I stretched and glanced at my wrist, but I'd left my watch in the duffel after cleaning up. Through the door I could see that the light was fading. How long had I been asleep?
“What time is it?”
“Dinner time.”
“Great,” I said and let my annoyance show. “I ask where I am, I'm told ‘Mesoamerica.’ I ask the time, and it's ‘dinner time.’ Why can't I get a straight answer?”
I realized I was overtired and cranky, like a child who's just been awakened from a nap, but all this indirection coupled with Terziski's latest e-mail had me on edge.
Maya handed me an earthenware bowl filled with something steaming and spicy-smelling.
“It is dinner time in Mesoamerica,” Maya said, a small smile playing about her lips. “What more do you need to know?”
“How about the name of the country, dammit. If I'd known you were going to be so mysterious, I'd have brought along one of those GPS doodads.”
She seated herself crosslegged on the dirt floor near the door, next to a plate of tortillas.
br /> “And what good would that do you?”
“I'd know my latitude and longitude to the second.”
She looked up at me. “I repeat: What good would that do you?”
“I have a thing about knowing where I am. Whenever I've traveled I've had to have maps. Annie and Kelly used to call me a ‘map nerd.’ I suppose I was. I'd get to a city and immediately buy a street map and locate our hotel in relation to the major thoroughfares and landmarks. It made me feel secure—something I'm not feeling right now.”

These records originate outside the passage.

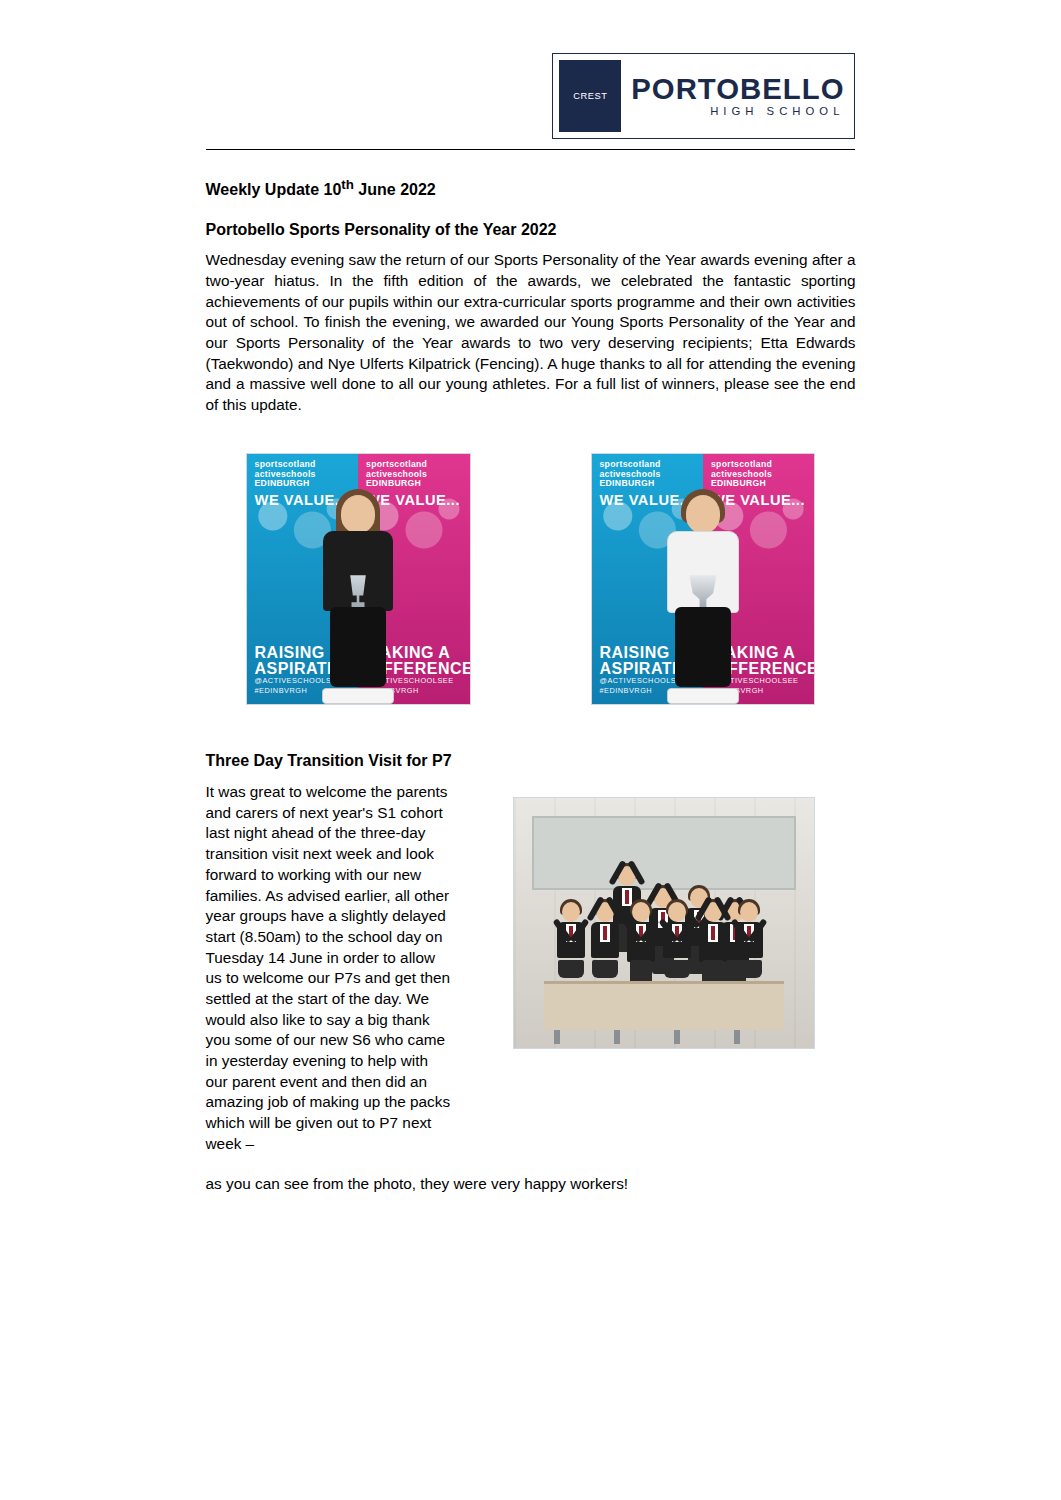CREST
PORTOBELLO
HIGH SCHOOL
Weekly Update 10th June 2022
Portobello Sports Personality of the Year 2022
Wednesday evening saw the return of our Sports Personality of the Year awards evening after a two-year hiatus. In the fifth edition of the awards, we celebrated the fantastic sporting achievements of our pupils within our extra-curricular sports programme and their own activities out of school. To finish the evening, we awarded our Young Sports Personality of the Year and our Sports Personality of the Year awards to two very deserving recipients; Etta Edwards (Taekwondo) and Nye Ulferts Kilpatrick (Fencing). A huge thanks to all for attending the evening and a massive well done to all our young athletes. For a full list of winners, please see the end of this update.
sportscotland
activeschools
EDINBURGH
WE VALUE...
RAISING
ASPIRATIONS
@ACTIVESCHOOLSEE #EDINBVRGH
sportscotland
activeschools
EDINBURGH
WE VALUE...
MAKING A
DIFFERENCE
@ACTIVESCHOOLSEE #EDINBVRGH
sportscotland
activeschools
EDINBURGH
WE VALUE...
RAISING
ASPIRATIONS
@ACTIVESCHOOLSEE #EDINBVRGH
sportscotland
activeschools
EDINBURGH
WE VALUE...
MAKING A
DIFFERENCE
@ACTIVESCHOOLSEE #EDINBVRGH
Three Day Transition Visit for P7
It was great to welcome the parents and carers of next year's S1 cohort last night ahead of the three-day transition visit next week and look forward to working with our new families. As advised earlier, all other year groups have a slightly delayed start (8.50am) to the school day on Tuesday 14 June in order to allow us to welcome our P7s and get then settled at the start of the day. We would also like to say a big thank you some of our new S6 who came in yesterday evening to help with our parent event and then did an amazing job of making up the packs which will be given out to P7 next week –
as you can see from the photo, they were very happy workers!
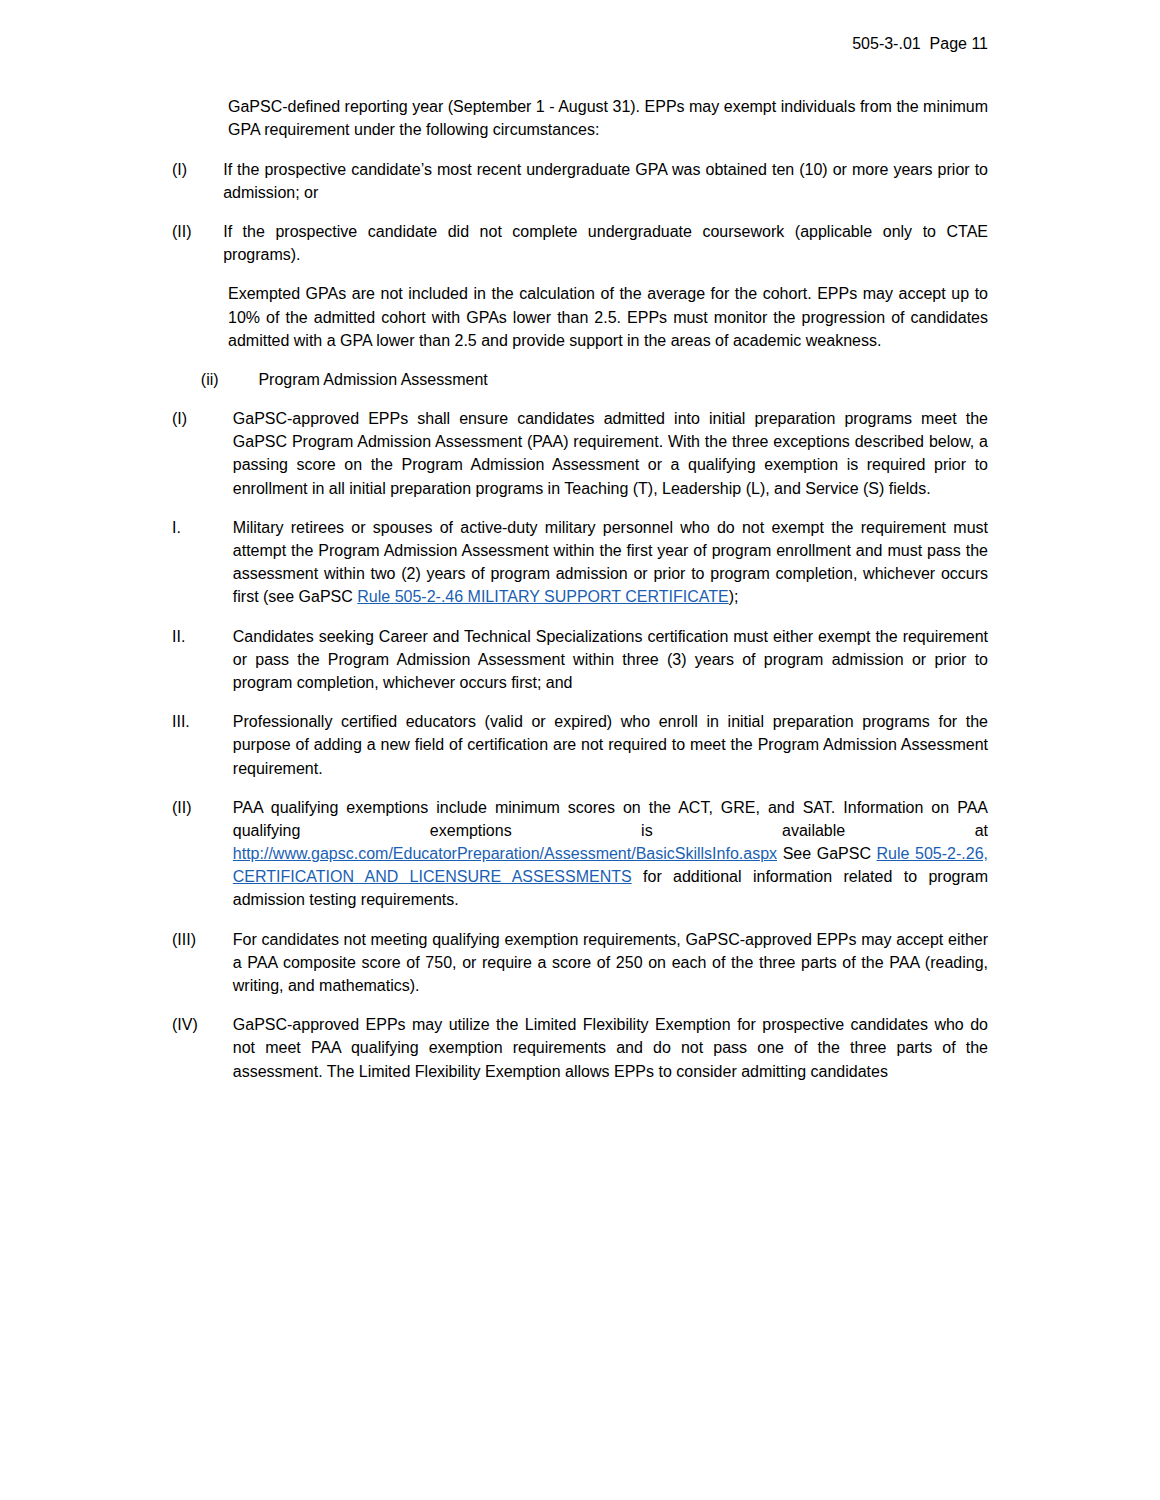505-3-.01 Page 11
GaPSC-defined reporting year (September 1 - August 31). EPPs may exempt individuals from the minimum GPA requirement under the following circumstances:
(I)
If the prospective candidate’s most recent undergraduate GPA was obtained ten (10) or more years prior to admission; or
(II)
If the prospective candidate did not complete undergraduate coursework (applicable only to CTAE programs).
Exempted GPAs are not included in the calculation of the average for the cohort. EPPs may accept up to 10% of the admitted cohort with GPAs lower than 2.5. EPPs must monitor the progression of candidates admitted with a GPA lower than 2.5 and provide support in the areas of academic weakness.
(ii)
Program Admission Assessment
(I)
GaPSC-approved EPPs shall ensure candidates admitted into initial preparation programs meet the GaPSC Program Admission Assessment (PAA) requirement. With the three exceptions described below, a passing score on the Program Admission Assessment or a qualifying exemption is required prior to enrollment in all initial preparation programs in Teaching (T), Leadership (L), and Service (S) fields.
I.
Military retirees or spouses of active-duty military personnel who do not exempt the requirement must attempt the Program Admission Assessment within the first year of program enrollment and must pass the assessment within two (2) years of program admission or prior to program completion, whichever occurs first (see GaPSC Rule 505-2-.46 MILITARY SUPPORT CERTIFICATE);
II.
Candidates seeking Career and Technical Specializations certification must either exempt the requirement or pass the Program Admission Assessment within three (3) years of program admission or prior to program completion, whichever occurs first; and
III.
Professionally certified educators (valid or expired) who enroll in initial preparation programs for the purpose of adding a new field of certification are not required to meet the Program Admission Assessment requirement.
(II)
PAA qualifying exemptions include minimum scores on the ACT, GRE, and SAT. Information on PAA qualifying exemptions is available at http://www.gapsc.com/EducatorPreparation/Assessment/BasicSkillsInfo.aspx See GaPSC Rule 505-2-.26, CERTIFICATION AND LICENSURE ASSESSMENTS for additional information related to program admission testing requirements.
(III)
For candidates not meeting qualifying exemption requirements, GaPSC-approved EPPs may accept either a PAA composite score of 750, or require a score of 250 on each of the three parts of the PAA (reading, writing, and mathematics).
(IV)
GaPSC-approved EPPs may utilize the Limited Flexibility Exemption for prospective candidates who do not meet PAA qualifying exemption requirements and do not pass one of the three parts of the assessment. The Limited Flexibility Exemption allows EPPs to consider admitting candidates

Maya was unimpressed. She patted the spot on the floor on the far side of the tortillas.
“Sit and eat.”
With my knees creaking in protest, I grumpily assumed the position. Outside, the village was quiet—no children or chickens about, and the two weavers apparently had quit for the day. The wisps of wood smoke and the rich smells of cooking food wafted among the huts.
“What am I eating?” I said.
“Corn and beans in black chili sauce.”
I spooned some into my mouth. Spicy but flavorful—the chili didn't overwhelm the beans and corn. I swallowed with a minimum of discomfort—the warm, moist mix slid down fairly easily.
“Delicious,” I said. “But is this Mexican food, or Guatemalan, or Belizian, or what?”
“It's Mayan,” she said.
I must have looked ready to scream in frustration, so she went on, speaking quickly, fire growing in her voice.
“I do not recognize the artificial borders that have been imposed upon my people's land. This is Mayaland, and it stretches from the tip of the Yucatan Peninsula down through the illegal and criminal states of Mexico, Belize, Guatemala, Honduras, and El Salvador. This is the land of the Maya nation, but these other so-called nations have usurped it. For centuries they have sought to destroy the Maya, using my people as either cannon fodder, scapegoats, or target practice, stealing our land, burning our crops and villages, raping our women, and slaughtering our men and children.” She fixed her blazing green eyes on me. “So please do not ask me again what country you are in. The answer will always be the same: Maya country.”